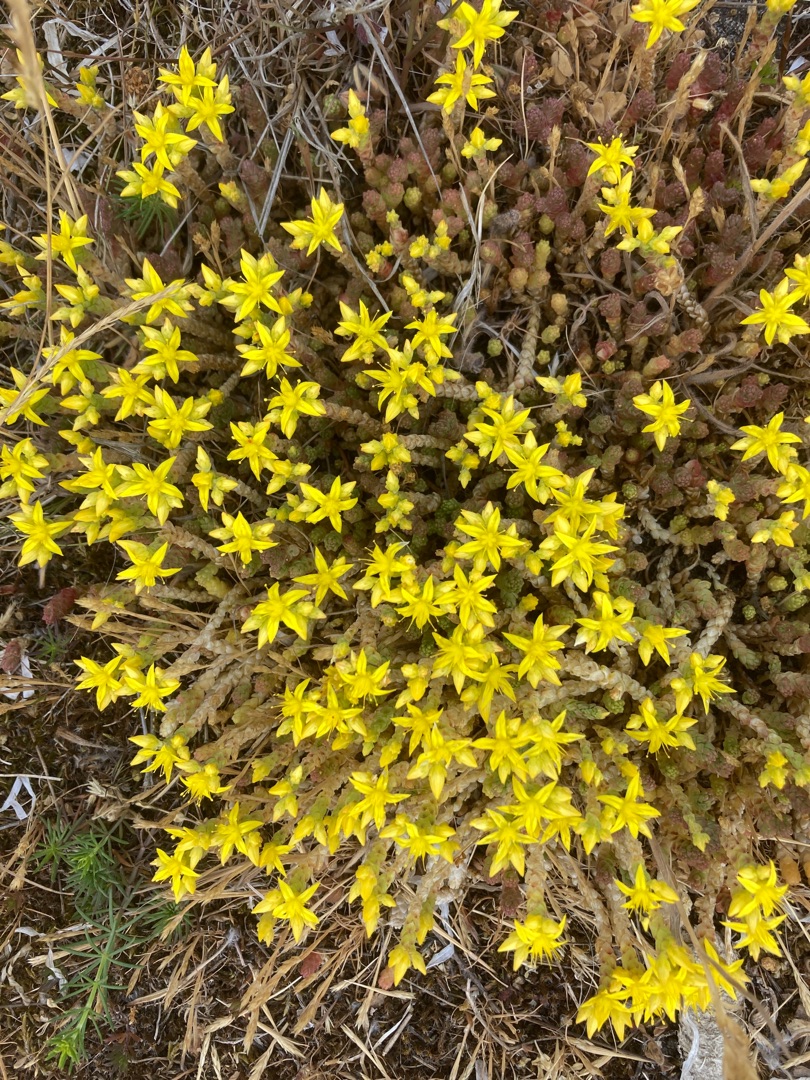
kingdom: Plantae
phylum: Tracheophyta
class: Magnoliopsida
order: Saxifragales
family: Crassulaceae
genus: Sedum
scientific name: Sedum acre
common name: Bidende stenurt
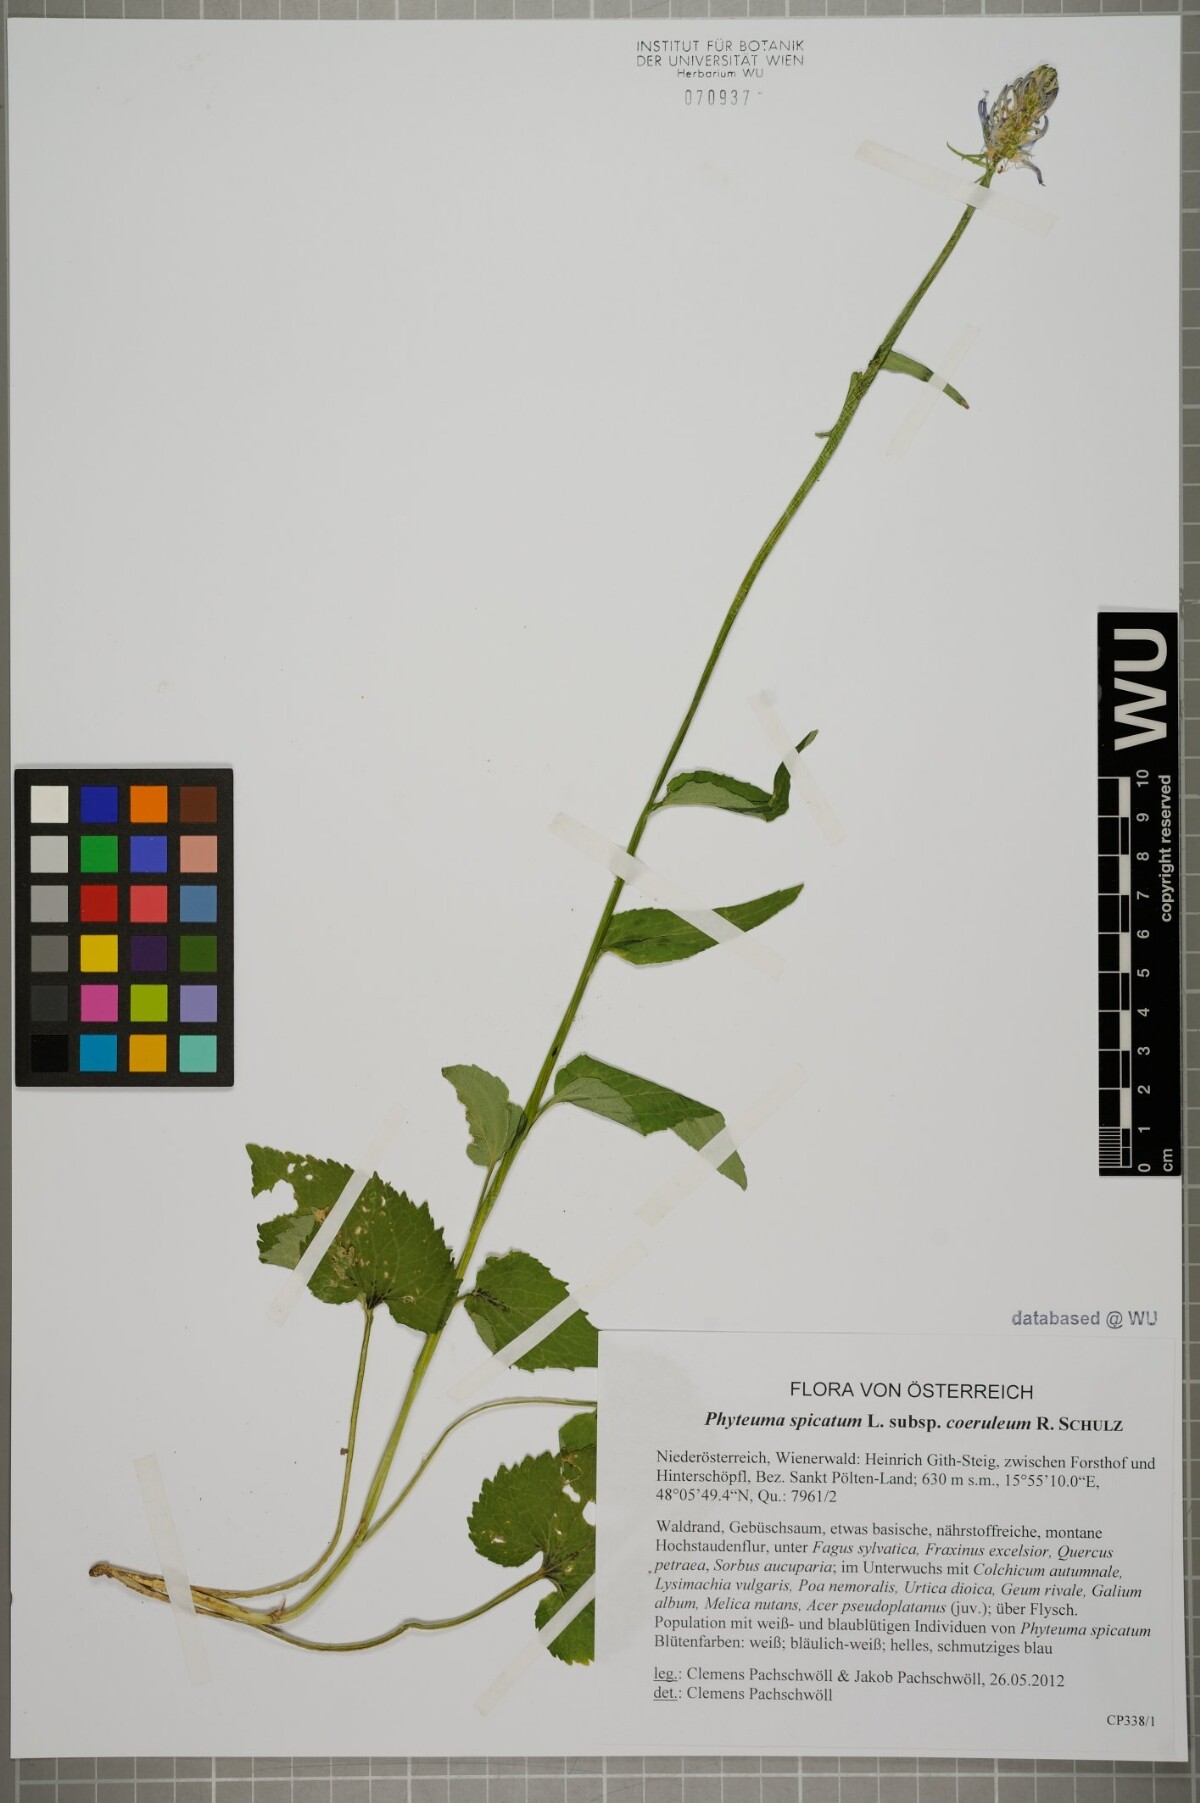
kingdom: Plantae
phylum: Tracheophyta
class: Magnoliopsida
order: Asterales
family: Campanulaceae
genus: Phyteuma
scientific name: Phyteuma spicatum
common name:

GIVEN INSTRUCTION: Quote the rows word for word, starting at the line that contains "scientific name: Sedum acre" and continuing through the last line of the rows, both included. Leave the pictures out of your answer.

TASK RESPONSE:
scientific name: Sedum acre
common name: Bidende stenurt
kingdom: Plantae
phylum: Tracheophyta
class: Magnoliopsida
order: Asterales
family: Campanulaceae
genus: Phyteuma
scientific name: Phyteuma spicatum
common name:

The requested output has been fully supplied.